Ten seconds, twenty, half a minute passed and the only sounds were the whirr of the snow tyres on the road, the low murmur from the cab of Sandor’s and Imre’s voices above the steady roar of the engine, then the girl reached out and turned Reynolds’ face towards her, her fingertips gentle against the cut and swollen face.

‘You’re mad.’ She stared at him, her eyes empty of belief. ‘You must be mad.’

‘Beyond all question.’ The Count unstopped his flask, gulped and replaced the stopper. ‘He has been through a great deal tonight.’

‘Insanity,’ Jansci agreed. He gazed down at his scarred hands, and his voice was very soft. ‘There is no disease half so contagious.’

‘And very sudden in its onset.’ The Count gazed down sadly at his hip flask. ‘The universal specific, but this time I left it too late.’

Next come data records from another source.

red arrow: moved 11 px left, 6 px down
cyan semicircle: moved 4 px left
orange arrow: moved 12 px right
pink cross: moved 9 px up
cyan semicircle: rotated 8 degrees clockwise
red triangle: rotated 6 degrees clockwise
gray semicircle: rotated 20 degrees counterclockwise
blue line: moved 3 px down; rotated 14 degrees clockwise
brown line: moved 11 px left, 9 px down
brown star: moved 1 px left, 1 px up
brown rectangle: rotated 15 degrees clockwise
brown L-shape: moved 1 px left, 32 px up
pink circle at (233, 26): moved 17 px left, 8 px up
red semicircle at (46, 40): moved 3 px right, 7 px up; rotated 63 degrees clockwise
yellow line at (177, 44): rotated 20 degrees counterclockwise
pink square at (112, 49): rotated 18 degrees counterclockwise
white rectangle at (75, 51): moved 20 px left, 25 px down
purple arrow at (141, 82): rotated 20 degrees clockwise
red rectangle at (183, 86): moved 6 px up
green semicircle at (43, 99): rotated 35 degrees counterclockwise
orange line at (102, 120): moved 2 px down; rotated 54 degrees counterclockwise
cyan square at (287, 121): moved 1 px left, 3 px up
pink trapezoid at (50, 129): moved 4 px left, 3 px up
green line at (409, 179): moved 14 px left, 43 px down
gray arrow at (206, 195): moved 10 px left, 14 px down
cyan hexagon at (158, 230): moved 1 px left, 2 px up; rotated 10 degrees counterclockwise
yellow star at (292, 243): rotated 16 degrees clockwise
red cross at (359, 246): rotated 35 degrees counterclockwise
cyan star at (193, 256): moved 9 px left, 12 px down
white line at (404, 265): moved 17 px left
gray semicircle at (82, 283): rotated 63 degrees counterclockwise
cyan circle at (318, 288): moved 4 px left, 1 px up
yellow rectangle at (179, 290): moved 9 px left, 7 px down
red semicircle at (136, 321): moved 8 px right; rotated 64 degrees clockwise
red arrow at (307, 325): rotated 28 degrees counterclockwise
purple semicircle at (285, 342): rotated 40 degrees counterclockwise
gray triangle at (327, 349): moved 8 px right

For a long moment the girl stared at the three men, her face a study of bewildered incomprehension, then understanding came and with it some certainty of foreknowledge, some evil vision that drained all the colour from her cheeks, darkened the cornflower blue of her eyes and left them filled with tears. She made no protest, no slightest gesture of dissent — it was as if the same foreknowledge had warned her of the uselessness of dissent — and, as the first tears brimmed over the edge of her eyes, turned away so that they could not see her face.

Reynolds reached out a hand to comfort her, hesitated, caught Jansci’s troubled eye and the slow shake of the white head, nodded and withdrew his hand.

He drew out a pack of cigarettes, placed one between his smashed lips and lit it. It tasted like burnt paper.